• Your task:
Once you find the line with "[300,394,365,410] (ВКР-15) ->" in the entries below, return exactly every line from it through the line with "[1154,380,1219,396] (ВКР-15) ->".

• Material to process:

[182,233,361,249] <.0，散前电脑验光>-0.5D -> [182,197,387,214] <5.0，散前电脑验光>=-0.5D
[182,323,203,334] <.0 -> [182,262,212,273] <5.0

--

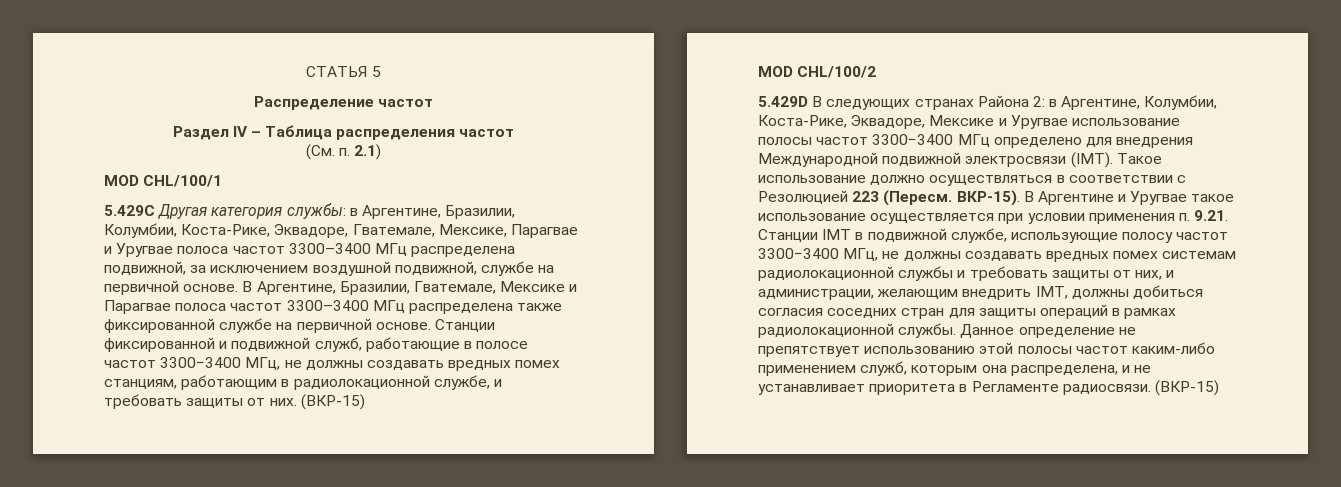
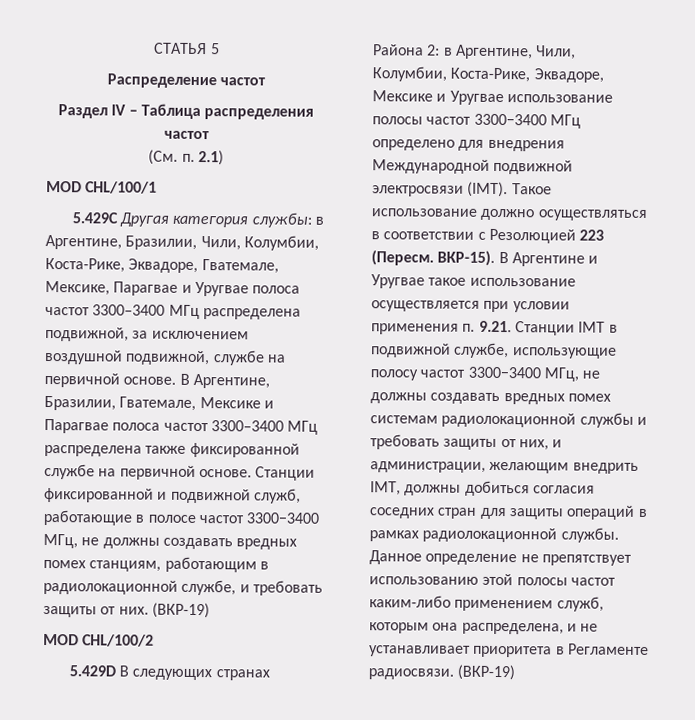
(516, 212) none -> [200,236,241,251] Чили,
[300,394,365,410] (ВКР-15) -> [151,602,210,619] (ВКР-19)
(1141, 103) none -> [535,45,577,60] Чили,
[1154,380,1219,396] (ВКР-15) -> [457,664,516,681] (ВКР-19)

• Response area:
[300,394,365,410] (ВКР-15) -> [151,602,210,619] (ВКР-19)
(1141, 103) none -> [535,45,577,60] Чили,
[1154,380,1219,396] (ВКР-15) -> [457,664,516,681] (ВКР-19)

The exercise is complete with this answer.